- Born: Emma Catherine Crosby 5 June 1977 (age 48) St Albans, Hertfordshire, England^{[citation needed]}
- Occupations: Newsreader, television presenter
- Notable credit(s): Sky News GMTV 5 News

= Emma Crosby =

British television newsreader and journalist (born 1977)

Emma Catherine Crosby (born 5 June 1977) is a British television newsreader and journalist.

Between 2003 and 2009, Crosby worked at Sky News, regularly co-presenting their breakfast programme Sunrise, along with various other programmes on the channel. In 2009, she joined ITV to co-present GMTV, which she hosted until the show was replaced by Daybreak the following year. She co-hosted GMTV with Andrew Castle or Ben Shephard two or three days a week in rotation with Kate Garraway. She joined Channel 5 in 2011, where she worked as their chief anchor on 5 News until 2015. She returned to Sky News in June 2017.

== Broadcasting career ==
After graduation Crosby joined the BBC, becoming a producer on its rolling news channel, BBC News 24. Moving on from there, she worked for News Direct 97.3 and LBC before joining the Money Channel in 1999.

In 2001, she joined CNBC Europe and became a presenter on European Market Wrap. She spent some time in the United States while with the network and reported for its early morning show Squawk Box, where her mentor was Maria Bartiromo.

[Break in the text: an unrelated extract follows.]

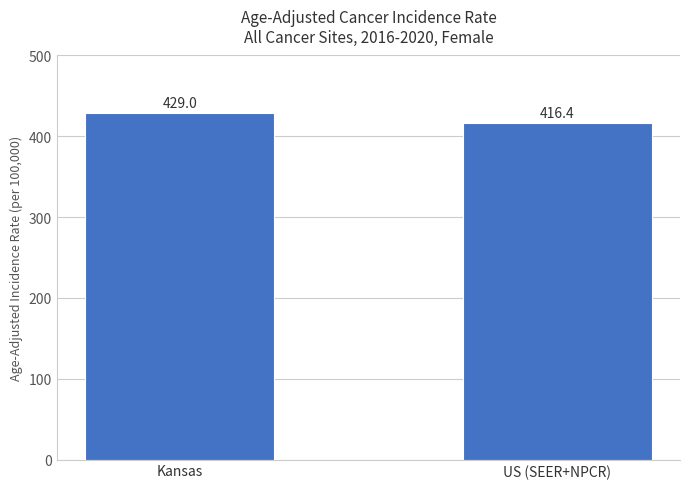

Is it true that the value at Kansas is 653.8?

False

Crosby joined Sky News in 2003, presenting the early morning news programme Sunrise. She also regularly co-presented the channel's weekday Sky News Today, and some weekend broadcasts. She won a BAFTA for coverage of the 2007 Glasgow Airport terrorist attack. She subsequently was also the channel's business correspondent and, in October 2007, became a London correspondent on the Fox Business Network.

In January 2009, Crosby moved to the long-running breakfast programme GMTV, replacing presenter Fiona Phillips, who left the channel for family reasons after 16 years. On 1 August 2010, it was announced that Crosby was leaving GMTV with the impending launch of Daybreak, which replaced GMTV. During her time with the show, she had co-presented alongside Ben Shephard, John Stapleton, Kate Garraway and Andrew Castle. She and Castle presented the final edition of GMTV on Friday 3 September 2010.

In October 2010, Crosby confirmed that she would present on CNN, before returning to BBC News. She began presenting on the BBC News Channel's weekend evening slot on 23 October 2010, before moving on to afternoons the following week. On 5 November 2010, she presented the BBC News at One and the afternoon schedule on the BBC News Channel when the BBC News schedule was disrupted due to a 48-hour National Union of Journalists strike.

In February 2011, she was appointed a presenter of 5 News as a replacement for Natasha Kaplinsky, covering the 18:30 edition (previously 19:00) from 14 February. At the time, she also presented the earlier 17:00 edition, following the departure of Matt Barbet on 26 July 2012. In 2012, she presented a travel report from Jordan on C5's travel series called Holiday Heaven on Earth.

== Personal life ==
Crosby lives in South London. She is married to London-based professional photographer Jeremy Peters and they have two children. In February 2017, Crosby revealed that she feared she was losing her overdue baby (Mary) because it had not moved for four hours. She also owns a two-bedroom flat in Cape Town, South Africa, which has views of Table Mountain. Crosby is an ambassador for the charities SOS Villages, RSPCA and Kicks Count.